Сейчас уже никто не скажет точно, где и когда всё по очереди происходило. Те, кто помнит – им это не нужно. Те, для кого это важно, не понимают ничего вообще и нельзя их вообще ни до чего допускать. За этим следит целый отдел, говорят, с очень большими, просто огромными полномочиями. То, что происходило на площади – это точно. В таких вещах вообще не бывает сомнения. Почему – это уж дело хозяйское, как хотите…
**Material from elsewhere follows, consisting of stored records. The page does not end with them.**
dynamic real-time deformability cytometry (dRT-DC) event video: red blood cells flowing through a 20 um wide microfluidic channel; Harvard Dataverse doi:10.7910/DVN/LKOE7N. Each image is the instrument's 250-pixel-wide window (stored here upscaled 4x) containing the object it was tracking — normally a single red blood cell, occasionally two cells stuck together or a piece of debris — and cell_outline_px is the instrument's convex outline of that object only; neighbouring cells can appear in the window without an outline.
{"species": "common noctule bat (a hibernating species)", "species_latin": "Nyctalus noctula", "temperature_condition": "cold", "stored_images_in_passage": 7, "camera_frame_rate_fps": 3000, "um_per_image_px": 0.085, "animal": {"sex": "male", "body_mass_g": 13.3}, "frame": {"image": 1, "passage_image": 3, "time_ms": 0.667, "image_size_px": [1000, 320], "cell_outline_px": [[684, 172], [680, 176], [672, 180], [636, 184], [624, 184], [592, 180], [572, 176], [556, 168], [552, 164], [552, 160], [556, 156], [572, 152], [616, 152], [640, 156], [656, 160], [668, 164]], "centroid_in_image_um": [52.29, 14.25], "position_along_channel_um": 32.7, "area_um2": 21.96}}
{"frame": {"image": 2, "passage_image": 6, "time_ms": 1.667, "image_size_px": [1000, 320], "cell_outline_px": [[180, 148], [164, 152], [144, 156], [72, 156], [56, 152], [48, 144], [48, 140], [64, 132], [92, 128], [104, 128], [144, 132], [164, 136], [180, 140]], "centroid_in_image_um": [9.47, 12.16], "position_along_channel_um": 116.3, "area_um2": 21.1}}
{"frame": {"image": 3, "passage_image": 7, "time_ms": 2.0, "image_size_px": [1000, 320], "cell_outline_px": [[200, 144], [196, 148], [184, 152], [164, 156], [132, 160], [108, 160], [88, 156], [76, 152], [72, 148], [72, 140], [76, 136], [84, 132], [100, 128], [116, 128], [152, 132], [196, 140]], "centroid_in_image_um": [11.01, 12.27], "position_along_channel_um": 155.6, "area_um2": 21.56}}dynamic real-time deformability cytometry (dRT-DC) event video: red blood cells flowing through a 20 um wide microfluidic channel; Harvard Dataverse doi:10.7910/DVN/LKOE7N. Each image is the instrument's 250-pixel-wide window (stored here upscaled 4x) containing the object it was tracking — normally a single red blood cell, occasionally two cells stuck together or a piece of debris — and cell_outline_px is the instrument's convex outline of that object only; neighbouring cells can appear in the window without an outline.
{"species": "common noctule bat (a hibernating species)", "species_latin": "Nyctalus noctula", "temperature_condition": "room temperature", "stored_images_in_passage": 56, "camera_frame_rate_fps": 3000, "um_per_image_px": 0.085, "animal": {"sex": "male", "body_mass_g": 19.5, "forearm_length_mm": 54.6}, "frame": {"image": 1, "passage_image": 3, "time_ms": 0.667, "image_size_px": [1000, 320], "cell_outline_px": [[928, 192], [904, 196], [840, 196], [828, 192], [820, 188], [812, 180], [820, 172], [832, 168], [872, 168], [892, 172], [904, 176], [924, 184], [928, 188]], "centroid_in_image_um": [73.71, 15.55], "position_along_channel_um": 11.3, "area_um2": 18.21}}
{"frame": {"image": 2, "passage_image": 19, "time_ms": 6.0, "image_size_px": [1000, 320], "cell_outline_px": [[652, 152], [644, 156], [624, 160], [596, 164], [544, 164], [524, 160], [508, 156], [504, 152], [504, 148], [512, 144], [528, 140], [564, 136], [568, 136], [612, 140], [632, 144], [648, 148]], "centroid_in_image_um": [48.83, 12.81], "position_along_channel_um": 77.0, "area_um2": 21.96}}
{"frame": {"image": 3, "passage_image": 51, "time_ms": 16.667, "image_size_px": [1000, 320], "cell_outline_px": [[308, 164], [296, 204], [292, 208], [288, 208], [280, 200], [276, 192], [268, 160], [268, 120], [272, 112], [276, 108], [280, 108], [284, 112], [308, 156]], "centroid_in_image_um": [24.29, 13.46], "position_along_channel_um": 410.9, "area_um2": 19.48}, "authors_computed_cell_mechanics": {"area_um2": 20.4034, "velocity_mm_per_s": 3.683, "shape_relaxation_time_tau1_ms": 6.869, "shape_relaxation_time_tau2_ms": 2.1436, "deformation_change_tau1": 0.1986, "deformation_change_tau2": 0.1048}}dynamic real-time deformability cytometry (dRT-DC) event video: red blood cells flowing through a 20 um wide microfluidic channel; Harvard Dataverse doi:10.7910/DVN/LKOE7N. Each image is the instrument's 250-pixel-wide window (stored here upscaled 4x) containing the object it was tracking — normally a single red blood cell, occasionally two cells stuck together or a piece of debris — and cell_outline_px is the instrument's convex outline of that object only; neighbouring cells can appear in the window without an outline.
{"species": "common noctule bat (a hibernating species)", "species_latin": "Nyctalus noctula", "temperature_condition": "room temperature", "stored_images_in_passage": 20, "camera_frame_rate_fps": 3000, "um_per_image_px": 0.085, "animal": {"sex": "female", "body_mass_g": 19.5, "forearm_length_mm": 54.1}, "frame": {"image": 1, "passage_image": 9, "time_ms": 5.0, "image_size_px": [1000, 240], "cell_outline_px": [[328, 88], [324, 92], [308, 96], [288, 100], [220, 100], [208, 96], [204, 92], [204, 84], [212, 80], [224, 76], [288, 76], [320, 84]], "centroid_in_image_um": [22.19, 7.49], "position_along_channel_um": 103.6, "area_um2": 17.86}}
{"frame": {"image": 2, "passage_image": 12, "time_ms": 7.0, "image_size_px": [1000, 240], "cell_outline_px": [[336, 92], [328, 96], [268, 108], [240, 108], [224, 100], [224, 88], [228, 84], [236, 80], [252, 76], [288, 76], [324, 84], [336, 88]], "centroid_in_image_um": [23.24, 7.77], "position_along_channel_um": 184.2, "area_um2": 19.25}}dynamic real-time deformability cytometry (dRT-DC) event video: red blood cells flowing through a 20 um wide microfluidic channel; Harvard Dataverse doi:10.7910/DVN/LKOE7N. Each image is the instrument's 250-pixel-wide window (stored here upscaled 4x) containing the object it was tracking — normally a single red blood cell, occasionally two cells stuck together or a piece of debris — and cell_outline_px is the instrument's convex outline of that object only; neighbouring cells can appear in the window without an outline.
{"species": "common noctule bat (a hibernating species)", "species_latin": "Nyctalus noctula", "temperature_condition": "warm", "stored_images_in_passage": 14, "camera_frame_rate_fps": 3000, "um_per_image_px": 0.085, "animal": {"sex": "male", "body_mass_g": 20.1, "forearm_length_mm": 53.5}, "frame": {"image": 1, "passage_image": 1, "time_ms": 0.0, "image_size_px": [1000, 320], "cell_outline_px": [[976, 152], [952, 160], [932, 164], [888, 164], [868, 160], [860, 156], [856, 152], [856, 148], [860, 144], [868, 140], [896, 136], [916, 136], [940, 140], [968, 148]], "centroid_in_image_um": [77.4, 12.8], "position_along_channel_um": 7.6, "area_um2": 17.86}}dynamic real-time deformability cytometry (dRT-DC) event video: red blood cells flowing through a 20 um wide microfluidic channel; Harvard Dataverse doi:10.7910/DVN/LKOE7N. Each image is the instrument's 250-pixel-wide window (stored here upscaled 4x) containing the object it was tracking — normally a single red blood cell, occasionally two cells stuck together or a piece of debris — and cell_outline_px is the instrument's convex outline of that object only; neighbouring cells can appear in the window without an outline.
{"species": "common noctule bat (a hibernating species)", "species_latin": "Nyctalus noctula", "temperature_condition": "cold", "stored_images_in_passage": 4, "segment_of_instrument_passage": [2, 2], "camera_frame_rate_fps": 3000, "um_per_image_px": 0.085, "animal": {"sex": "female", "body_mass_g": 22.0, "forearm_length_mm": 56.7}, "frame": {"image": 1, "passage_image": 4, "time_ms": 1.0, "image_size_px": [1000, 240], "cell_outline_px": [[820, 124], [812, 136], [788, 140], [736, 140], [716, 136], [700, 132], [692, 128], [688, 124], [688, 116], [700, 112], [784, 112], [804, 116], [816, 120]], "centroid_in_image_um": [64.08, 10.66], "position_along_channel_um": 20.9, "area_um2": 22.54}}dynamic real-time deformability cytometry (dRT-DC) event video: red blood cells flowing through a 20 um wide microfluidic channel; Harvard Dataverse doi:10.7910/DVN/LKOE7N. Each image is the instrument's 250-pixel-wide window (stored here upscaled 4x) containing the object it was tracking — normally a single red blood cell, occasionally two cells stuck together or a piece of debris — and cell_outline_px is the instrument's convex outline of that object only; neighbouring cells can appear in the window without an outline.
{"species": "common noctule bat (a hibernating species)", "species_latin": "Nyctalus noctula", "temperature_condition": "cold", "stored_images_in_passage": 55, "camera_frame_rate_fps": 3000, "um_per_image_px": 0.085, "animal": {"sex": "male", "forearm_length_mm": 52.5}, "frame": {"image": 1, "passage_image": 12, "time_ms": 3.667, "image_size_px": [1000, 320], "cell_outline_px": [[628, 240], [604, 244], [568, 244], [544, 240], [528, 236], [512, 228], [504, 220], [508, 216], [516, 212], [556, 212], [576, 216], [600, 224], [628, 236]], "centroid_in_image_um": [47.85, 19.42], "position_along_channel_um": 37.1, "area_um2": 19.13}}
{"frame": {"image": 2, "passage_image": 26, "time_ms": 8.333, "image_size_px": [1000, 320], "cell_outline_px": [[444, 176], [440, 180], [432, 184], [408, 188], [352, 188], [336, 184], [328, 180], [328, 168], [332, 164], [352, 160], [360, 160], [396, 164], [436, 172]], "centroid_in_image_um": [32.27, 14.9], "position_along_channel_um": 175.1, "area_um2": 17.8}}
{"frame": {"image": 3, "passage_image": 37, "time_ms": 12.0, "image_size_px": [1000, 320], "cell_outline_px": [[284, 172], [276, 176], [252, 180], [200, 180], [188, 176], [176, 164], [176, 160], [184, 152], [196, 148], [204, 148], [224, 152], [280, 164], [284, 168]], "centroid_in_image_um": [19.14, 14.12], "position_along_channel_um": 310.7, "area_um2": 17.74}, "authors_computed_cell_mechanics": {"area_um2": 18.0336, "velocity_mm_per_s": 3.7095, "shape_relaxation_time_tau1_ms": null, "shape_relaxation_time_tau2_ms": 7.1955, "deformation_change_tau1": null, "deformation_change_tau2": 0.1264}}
Возьмем, к примеру, редакцию. Очень неуютное ощущение во всем существе. Так бывает, когда надо рассказать о чем-нибудь спокойном, больном и заурядном, и что только один-два человека и понимают.
Трудно, очень трудно. Но здание редакции существует, и продают перед ней пирожки, и летают голуби, а площадь пересекает небольшой генерал с портфелем. В здании в комнатах висят репродукторы, в которых иногда звучит концерт артистов заграничной эстрады. Все очень удивительно преломляется, и чем меньше кабинеты, тем больше в них людей. Все ненормальные. В редакциях не работают нормальные люди. Перед зданием опять продают пирожки. Почему они не с голубями, интересно?
В комнатке (кабинете) секретарши секретаря редакции висит ужасная, нервная картина “ Июль”. Идиотов мало, и в целом все на редкость хорошие люди, это правда очень хороший коллектив подобрался.